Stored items

"""

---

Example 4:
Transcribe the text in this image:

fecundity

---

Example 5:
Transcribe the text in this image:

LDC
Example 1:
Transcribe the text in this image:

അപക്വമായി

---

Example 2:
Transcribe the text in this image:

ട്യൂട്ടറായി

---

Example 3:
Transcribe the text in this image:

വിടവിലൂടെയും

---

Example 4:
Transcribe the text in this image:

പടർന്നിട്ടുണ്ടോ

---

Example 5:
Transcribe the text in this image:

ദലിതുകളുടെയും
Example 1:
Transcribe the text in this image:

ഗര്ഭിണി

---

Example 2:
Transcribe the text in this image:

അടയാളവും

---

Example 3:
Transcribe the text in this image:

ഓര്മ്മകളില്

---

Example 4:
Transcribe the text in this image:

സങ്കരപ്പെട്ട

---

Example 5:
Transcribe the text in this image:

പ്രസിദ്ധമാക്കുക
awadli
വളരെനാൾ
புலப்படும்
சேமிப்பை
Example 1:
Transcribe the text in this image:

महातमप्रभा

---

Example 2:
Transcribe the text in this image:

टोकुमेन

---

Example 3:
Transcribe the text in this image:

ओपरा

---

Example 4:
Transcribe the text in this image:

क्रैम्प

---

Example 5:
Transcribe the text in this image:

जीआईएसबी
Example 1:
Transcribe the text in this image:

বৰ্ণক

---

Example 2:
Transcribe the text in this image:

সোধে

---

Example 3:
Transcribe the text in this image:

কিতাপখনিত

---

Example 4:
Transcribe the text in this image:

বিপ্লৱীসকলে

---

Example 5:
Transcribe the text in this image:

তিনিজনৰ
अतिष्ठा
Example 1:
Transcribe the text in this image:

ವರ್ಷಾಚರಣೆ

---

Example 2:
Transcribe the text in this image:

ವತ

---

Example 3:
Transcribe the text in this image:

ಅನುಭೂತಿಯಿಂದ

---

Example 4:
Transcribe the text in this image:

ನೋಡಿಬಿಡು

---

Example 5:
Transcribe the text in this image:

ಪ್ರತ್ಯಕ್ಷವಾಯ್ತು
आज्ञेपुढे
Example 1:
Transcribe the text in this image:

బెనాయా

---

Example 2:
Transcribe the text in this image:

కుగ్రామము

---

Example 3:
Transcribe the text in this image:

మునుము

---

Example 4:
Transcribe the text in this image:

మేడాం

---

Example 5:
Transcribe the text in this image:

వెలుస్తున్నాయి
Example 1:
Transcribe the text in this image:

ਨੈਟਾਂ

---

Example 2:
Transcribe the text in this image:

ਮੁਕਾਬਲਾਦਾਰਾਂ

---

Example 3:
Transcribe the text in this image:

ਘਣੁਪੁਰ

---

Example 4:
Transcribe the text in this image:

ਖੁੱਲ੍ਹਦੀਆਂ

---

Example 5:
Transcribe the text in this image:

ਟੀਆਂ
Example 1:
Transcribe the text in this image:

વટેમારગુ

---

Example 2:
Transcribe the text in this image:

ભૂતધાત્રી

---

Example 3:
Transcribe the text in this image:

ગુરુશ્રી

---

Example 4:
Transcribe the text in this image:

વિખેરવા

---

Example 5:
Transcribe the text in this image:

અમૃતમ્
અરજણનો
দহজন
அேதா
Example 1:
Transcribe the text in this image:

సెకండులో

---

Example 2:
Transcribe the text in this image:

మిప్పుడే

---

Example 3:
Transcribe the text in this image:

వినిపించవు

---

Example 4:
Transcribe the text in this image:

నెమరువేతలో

"""

TASK >> In this exercise, give every record above again exactly.

REPLY >>
---

Example 4:
Transcribe the text in this image:

fecundity

---

Example 5:
Transcribe the text in this image:

LDC
Example 1:
Transcribe the text in this image:

അപക്വമായി

---

Example 2:
Transcribe the text in this image:

ട്യൂട്ടറായി

---

Example 3:
Transcribe the text in this image:

വിടവിലൂടെയും

---

Example 4:
Transcribe the text in this image:

പടർന്നിട്ടുണ്ടോ

---

Example 5:
Transcribe the text in this image:

ദലിതുകളുടെയും
Example 1:
Transcribe the text in this image:

ഗര്ഭിണി

---

Example 2:
Transcribe the text in this image:

അടയാളവും

---

Example 3:
Transcribe the text in this image:

ഓര്മ്മകളില്

---

Example 4:
Transcribe the text in this image:

സങ്കരപ്പെട്ട

---

Example 5:
Transcribe the text in this image:

പ്രസിദ്ധമാക്കുക
awadli
വളരെനാൾ
புலப்படும்
சேமிப்பை
Example 1:
Transcribe the text in this image:

महातमप्रभा

---

Example 2:
Transcribe the text in this image:

टोकुमेन

---

Example 3:
Transcribe the text in this image:

ओपरा

---

Example 4:
Transcribe the text in this image:

क्रैम्प

---

Example 5:
Transcribe the text in this image:

जीआईएसबी
Example 1:
Transcribe the text in this image:

বৰ্ণক

---

Example 2:
Transcribe the text in this image:

সোধে

---

Example 3:
Transcribe the text in this image:

কিতাপখনিত

---

Example 4:
Transcribe the text in this image:

বিপ্লৱীসকলে

---

Example 5:
Transcribe the text in this image:

তিনিজনৰ
अतिष्ठा
Example 1:
Transcribe the text in this image:

ವರ್ಷಾಚರಣೆ

---

Example 2:
Transcribe the text in this image:

ವತ

---

Example 3:
Transcribe the text in this image:

ಅನುಭೂತಿಯಿಂದ

---

Example 4:
Transcribe the text in this image:

ನೋಡಿಬಿಡು

---

Example 5:
Transcribe the text in this image:

ಪ್ರತ್ಯಕ್ಷವಾಯ್ತು
आज्ञेपुढे
Example 1:
Transcribe the text in this image:

బెనాయా

---

Example 2:
Transcribe the text in this image:

కుగ్రామము

---

Example 3:
Transcribe the text in this image:

మునుము

---

Example 4:
Transcribe the text in this image:

మేడాం

---

Example 5:
Transcribe the text in this image:

వెలుస్తున్నాయి
Example 1:
Transcribe the text in this image:

ਨੈਟਾਂ

---

Example 2:
Transcribe the text in this image:

ਮੁਕਾਬਲਾਦਾਰਾਂ

---

Example 3:
Transcribe the text in this image:

ਘਣੁਪੁਰ

---

Example 4:
Transcribe the text in this image:

ਖੁੱਲ੍ਹਦੀਆਂ

---

Example 5:
Transcribe the text in this image:

ਟੀਆਂ
Example 1:
Transcribe the text in this image:

વટેમારગુ

---

Example 2:
Transcribe the text in this image:

ભૂતધાત્રી

---

Example 3:
Transcribe the text in this image:

ગુરુશ્રી

---

Example 4:
Transcribe the text in this image:

વિખેરવા

---

Example 5:
Transcribe the text in this image:

અમૃતમ્
અરજણનો
দহজন
அேதா
Example 1:
Transcribe the text in this image:

సెకండులో

---

Example 2:
Transcribe the text in this image:

మిప్పుడే

---

Example 3:
Transcribe the text in this image:

వినిపించవు

---

Example 4:
Transcribe the text in this image:

నెమరువేతలో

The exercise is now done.